Restaurants will respond to the pandemic as they already have—by cobbling together a variety of businesses, including delivery and curbside pickup, and selling specialty groceries. Even so, their outlook is dire. Colicchio told me that more than half of American restaurants may not reopen. “In my case, for at least two of my restaurants, most of the business comes through private parties and conferences,” he said. “For the foreseeable future, that’s gone.”
3. COVID-PROOF PUBLIC ENTERTAINMENT
On the evening of Tuesday, March 10, 61 singers gathered for choir practice just north of Seattle. It was a standard rehearsal, as members sang in close quarters, shared snacks, and stacked chairs together at the end of the two-and-a-half-hour session.
Five days later, the choir director sent an urgent email to the group. Several members had developed fevers, she said. The following Tuesday’s rehearsal was canceled. But by then, it was too late. Fifty-three of the 61 singers became ill, making for an “attack rate” of 87 percent. Three members of the choir were hospitalized. Two died.
The Washington choir represents the most aggressive outbreak I have come across, with an attack rate almost twice as high as the Korean call center. It had many features we’ve already established to be dangerous: an intimate crowd gathered in a small room, sharing air, food, and surfaces. But what if singing accelerated the transmission of the disease?

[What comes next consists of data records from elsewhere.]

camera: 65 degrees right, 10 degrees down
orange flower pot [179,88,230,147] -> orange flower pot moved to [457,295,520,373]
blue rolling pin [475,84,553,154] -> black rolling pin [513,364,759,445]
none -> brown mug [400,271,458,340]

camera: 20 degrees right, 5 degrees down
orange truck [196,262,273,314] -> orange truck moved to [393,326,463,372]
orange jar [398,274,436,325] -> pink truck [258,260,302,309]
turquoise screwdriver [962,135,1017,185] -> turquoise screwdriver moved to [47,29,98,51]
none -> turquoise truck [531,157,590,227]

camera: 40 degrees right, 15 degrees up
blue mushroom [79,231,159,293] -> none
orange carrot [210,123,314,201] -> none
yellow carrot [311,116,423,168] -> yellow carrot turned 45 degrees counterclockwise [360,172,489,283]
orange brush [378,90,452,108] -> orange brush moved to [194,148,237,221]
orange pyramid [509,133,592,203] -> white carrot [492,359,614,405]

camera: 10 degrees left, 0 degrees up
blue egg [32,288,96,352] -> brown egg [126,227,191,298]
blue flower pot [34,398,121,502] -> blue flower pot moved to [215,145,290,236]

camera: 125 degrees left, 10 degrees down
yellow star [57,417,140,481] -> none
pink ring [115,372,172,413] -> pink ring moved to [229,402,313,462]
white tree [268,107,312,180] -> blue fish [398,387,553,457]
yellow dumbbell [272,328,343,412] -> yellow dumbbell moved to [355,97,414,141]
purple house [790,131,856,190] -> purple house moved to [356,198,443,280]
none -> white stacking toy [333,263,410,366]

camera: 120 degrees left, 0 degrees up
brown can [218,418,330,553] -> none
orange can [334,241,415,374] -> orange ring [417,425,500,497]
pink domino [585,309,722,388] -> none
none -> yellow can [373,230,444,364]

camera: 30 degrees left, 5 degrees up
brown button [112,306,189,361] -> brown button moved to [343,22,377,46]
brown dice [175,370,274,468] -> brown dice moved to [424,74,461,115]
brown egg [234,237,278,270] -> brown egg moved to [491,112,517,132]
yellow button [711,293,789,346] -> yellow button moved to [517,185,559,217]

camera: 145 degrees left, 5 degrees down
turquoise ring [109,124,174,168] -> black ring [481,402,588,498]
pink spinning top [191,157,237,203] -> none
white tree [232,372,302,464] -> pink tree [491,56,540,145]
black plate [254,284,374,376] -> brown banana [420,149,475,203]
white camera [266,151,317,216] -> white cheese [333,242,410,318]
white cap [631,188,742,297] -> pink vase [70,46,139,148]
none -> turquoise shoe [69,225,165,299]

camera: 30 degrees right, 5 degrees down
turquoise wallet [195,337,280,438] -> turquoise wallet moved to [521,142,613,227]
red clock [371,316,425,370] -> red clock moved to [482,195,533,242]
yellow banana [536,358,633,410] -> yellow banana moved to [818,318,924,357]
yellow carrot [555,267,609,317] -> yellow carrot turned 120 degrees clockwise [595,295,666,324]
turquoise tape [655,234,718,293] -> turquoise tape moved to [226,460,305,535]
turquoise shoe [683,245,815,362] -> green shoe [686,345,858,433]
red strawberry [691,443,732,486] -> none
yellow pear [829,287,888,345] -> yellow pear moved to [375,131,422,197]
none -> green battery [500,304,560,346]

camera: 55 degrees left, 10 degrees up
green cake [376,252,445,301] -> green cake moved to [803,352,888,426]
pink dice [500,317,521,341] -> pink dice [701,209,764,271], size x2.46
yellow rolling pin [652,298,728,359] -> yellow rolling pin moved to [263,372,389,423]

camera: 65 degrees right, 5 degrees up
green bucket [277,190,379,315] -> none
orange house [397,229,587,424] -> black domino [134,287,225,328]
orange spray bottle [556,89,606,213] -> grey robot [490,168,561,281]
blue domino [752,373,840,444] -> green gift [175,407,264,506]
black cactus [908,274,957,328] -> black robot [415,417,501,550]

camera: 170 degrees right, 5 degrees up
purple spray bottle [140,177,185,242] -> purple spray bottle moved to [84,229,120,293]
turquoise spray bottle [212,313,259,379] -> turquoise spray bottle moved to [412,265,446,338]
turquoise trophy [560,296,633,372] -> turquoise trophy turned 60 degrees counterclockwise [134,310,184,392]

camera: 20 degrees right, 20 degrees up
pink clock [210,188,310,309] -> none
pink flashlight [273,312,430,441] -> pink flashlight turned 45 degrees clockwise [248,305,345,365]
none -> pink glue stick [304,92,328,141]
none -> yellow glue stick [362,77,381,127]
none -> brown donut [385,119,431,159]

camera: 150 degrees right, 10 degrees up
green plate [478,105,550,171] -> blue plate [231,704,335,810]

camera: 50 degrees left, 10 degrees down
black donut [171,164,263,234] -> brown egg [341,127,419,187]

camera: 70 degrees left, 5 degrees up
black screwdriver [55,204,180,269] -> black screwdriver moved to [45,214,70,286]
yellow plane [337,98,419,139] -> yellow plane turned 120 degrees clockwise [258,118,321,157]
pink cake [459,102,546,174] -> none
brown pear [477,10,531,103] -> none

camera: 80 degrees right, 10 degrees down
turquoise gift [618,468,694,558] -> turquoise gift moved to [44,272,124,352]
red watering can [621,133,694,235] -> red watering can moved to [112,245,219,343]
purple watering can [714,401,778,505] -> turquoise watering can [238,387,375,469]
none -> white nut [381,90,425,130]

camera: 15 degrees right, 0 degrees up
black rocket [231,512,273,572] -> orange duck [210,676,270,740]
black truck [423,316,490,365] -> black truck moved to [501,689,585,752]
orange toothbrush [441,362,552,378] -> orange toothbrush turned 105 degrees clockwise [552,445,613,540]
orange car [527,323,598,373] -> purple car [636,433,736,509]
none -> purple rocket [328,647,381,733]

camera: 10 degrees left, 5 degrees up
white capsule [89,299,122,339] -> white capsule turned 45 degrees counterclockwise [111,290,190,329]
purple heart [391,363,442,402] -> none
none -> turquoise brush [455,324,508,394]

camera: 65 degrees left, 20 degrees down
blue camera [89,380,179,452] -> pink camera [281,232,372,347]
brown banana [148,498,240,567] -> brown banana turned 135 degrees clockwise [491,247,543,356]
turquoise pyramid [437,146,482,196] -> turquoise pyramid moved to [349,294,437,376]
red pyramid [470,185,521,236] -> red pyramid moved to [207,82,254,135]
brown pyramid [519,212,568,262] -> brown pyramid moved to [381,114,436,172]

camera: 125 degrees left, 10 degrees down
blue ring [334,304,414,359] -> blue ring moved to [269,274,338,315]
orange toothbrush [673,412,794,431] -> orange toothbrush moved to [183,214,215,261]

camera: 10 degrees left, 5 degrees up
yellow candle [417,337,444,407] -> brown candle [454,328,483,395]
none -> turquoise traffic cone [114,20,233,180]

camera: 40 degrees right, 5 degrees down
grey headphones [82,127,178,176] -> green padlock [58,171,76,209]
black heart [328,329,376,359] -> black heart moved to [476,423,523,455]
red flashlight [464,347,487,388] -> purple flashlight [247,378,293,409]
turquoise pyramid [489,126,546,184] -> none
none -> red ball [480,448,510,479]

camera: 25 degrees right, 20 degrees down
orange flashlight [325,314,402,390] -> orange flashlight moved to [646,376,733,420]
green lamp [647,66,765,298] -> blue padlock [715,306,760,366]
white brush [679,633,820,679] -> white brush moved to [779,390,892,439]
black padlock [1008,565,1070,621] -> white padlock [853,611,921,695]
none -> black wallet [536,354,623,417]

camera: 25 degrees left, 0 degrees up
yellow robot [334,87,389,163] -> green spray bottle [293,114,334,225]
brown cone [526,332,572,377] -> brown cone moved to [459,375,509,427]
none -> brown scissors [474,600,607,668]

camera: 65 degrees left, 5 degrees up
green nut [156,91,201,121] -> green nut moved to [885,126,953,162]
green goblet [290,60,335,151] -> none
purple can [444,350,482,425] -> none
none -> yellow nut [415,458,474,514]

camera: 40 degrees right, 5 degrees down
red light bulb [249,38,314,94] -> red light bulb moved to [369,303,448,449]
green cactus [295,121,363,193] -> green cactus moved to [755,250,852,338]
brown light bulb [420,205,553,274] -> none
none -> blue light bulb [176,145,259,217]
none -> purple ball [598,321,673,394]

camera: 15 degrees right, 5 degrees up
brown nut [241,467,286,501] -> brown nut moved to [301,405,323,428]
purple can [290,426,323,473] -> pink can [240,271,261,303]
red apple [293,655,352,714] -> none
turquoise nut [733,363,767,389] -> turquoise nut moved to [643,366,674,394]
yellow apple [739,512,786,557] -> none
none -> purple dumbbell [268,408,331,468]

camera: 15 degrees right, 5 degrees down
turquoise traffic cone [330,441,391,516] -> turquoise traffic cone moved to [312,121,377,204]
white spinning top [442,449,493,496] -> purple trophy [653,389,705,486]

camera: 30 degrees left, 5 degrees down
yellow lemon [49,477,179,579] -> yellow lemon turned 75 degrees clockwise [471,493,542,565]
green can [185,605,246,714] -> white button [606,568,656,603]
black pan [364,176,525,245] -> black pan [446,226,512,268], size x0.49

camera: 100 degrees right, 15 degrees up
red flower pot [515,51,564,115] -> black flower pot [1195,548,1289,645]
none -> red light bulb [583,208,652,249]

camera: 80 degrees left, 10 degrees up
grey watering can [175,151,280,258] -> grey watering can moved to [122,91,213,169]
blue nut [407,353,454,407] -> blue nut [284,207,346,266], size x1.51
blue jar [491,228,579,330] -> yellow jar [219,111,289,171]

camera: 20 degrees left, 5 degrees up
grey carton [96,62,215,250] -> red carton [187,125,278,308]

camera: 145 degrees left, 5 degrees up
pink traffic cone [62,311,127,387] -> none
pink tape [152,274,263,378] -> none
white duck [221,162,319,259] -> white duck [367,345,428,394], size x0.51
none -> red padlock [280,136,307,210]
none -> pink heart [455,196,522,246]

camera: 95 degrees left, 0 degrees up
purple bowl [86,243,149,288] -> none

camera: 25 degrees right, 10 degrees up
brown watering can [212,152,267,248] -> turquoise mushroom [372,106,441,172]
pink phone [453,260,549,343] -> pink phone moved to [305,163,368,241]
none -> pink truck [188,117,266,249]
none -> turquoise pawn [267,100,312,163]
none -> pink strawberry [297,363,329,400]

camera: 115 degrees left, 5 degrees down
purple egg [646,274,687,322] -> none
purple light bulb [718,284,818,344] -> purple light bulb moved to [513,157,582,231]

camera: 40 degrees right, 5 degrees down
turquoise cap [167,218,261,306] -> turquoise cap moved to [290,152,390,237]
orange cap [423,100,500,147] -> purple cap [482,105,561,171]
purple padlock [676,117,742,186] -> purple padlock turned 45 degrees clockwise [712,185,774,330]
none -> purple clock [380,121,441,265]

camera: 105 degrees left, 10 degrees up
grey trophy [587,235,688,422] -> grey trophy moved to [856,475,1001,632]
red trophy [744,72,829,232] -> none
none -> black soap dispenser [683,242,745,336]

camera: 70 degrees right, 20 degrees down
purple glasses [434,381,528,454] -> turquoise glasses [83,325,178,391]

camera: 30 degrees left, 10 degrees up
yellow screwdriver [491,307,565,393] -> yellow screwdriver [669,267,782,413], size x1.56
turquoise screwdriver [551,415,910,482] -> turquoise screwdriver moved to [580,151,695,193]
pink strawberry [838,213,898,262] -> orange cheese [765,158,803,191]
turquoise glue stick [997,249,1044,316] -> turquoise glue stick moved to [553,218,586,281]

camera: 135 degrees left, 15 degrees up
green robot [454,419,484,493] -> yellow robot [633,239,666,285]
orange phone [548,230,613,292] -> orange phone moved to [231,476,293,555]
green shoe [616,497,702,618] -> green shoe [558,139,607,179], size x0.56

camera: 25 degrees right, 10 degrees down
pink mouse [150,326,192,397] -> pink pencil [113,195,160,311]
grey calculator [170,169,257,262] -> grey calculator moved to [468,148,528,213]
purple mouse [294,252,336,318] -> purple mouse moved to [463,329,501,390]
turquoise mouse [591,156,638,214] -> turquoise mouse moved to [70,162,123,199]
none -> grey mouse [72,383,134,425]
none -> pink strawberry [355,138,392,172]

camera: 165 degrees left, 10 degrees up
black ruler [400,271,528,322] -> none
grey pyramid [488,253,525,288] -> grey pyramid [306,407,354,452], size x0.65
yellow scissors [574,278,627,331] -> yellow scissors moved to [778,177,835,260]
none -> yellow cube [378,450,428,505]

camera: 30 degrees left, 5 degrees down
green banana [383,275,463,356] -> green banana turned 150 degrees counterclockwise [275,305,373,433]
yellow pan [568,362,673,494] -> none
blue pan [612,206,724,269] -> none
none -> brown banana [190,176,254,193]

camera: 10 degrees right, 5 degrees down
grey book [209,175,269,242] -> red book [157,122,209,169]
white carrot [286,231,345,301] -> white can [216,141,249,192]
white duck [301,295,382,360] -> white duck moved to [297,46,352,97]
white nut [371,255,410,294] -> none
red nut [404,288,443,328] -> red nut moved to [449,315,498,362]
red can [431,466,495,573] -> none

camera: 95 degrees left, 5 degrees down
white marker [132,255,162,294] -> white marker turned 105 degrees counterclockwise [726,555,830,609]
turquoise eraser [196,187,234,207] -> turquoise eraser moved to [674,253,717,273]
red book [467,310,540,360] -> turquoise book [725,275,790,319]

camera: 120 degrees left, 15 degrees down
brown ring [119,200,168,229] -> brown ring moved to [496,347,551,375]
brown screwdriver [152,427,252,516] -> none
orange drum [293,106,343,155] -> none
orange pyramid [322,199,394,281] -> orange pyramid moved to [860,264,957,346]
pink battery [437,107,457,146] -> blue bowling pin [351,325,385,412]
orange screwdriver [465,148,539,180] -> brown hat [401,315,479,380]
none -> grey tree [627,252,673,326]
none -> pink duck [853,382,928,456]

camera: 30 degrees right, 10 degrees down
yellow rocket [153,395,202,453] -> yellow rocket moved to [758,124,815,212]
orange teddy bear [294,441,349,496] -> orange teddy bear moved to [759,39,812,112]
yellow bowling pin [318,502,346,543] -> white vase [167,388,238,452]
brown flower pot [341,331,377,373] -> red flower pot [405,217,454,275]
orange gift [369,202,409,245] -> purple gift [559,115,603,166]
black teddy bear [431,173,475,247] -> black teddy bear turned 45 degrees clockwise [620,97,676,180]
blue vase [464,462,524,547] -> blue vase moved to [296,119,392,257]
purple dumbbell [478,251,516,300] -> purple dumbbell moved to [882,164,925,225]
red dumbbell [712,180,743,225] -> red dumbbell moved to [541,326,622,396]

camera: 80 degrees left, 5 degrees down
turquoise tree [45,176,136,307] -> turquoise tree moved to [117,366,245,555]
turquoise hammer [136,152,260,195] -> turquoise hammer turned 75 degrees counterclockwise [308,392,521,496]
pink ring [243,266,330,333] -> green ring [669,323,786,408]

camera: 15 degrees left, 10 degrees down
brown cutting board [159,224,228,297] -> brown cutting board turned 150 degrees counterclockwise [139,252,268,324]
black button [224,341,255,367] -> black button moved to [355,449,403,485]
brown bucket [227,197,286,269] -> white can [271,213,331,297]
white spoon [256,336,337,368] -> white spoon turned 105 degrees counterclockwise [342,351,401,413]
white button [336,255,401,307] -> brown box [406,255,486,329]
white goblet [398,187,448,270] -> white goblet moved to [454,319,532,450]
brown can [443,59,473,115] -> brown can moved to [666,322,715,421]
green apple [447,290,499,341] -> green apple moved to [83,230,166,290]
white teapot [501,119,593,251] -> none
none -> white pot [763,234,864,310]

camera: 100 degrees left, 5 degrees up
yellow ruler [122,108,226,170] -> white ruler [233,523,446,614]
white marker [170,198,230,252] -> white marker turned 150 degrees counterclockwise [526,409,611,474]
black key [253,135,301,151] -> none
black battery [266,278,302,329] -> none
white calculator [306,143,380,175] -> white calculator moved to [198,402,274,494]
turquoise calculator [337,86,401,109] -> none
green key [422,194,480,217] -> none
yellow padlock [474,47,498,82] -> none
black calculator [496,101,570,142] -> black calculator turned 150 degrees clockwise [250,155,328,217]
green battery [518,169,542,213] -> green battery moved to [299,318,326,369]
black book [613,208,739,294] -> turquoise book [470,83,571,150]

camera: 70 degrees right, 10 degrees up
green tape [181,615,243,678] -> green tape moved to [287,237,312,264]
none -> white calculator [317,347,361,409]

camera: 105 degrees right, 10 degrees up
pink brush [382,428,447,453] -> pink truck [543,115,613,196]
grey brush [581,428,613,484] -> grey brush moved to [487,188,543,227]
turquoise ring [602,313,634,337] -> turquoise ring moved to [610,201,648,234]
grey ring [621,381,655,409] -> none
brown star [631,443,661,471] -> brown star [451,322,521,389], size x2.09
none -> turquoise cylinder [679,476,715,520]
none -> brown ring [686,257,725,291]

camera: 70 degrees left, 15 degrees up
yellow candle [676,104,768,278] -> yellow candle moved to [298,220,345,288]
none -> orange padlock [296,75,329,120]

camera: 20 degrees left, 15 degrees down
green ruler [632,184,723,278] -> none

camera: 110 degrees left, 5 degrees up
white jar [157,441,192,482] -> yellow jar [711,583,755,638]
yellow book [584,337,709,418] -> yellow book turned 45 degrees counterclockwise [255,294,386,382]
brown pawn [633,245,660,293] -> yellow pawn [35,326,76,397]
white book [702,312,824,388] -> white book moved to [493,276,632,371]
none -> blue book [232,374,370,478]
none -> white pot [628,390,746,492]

Read: How the pandemic will end
In a study subsequently published in the Centers for Disease Control and Prevention’s “Morbidity and Mortality Weekly Report,” researchers emphasized that “the act of singing, itself,” might have contributed to transmission, because choir members were belting out more of the virus. Some people—known as “superemitters”—release more particles into the air when they speak, because they are unusually loud or slobbery talkers. But even normal gabbers can release an exceptional number of droplets if they’re singing or theatrically projecting their voice.
Many super-spreader events have been ceremonies that involve group prayers and exclamations, such as religious gatherings. On February 16, a 61-year-old Korean woman with COVID-19 triggered hundreds of infections when she prayed with 1,000 worshippers in a large windowless church in Daegu, South Korea. (To this day, more than 60 percent of Korea’s COVID-19 cases are in Daegu.) Two days later, in France, several hundred Christian worshippers from around the world packed into a dark auditorium in the small town of Mulhouse for an annual festival. French authorities have since linked more than 2,000 global cases to this one meeting, including cases in French Guyana, Corsica, Burkina Faso, and Switzerland.
These stories, combined with the science of large-droplet and airborne transmission, suggest that social distancing isn’t enough: We need saliva control too. Other countries are doing so, already. Germany has reportedly banned singing at religious services, and South Korea has prohibited spitting in its professional baseball league.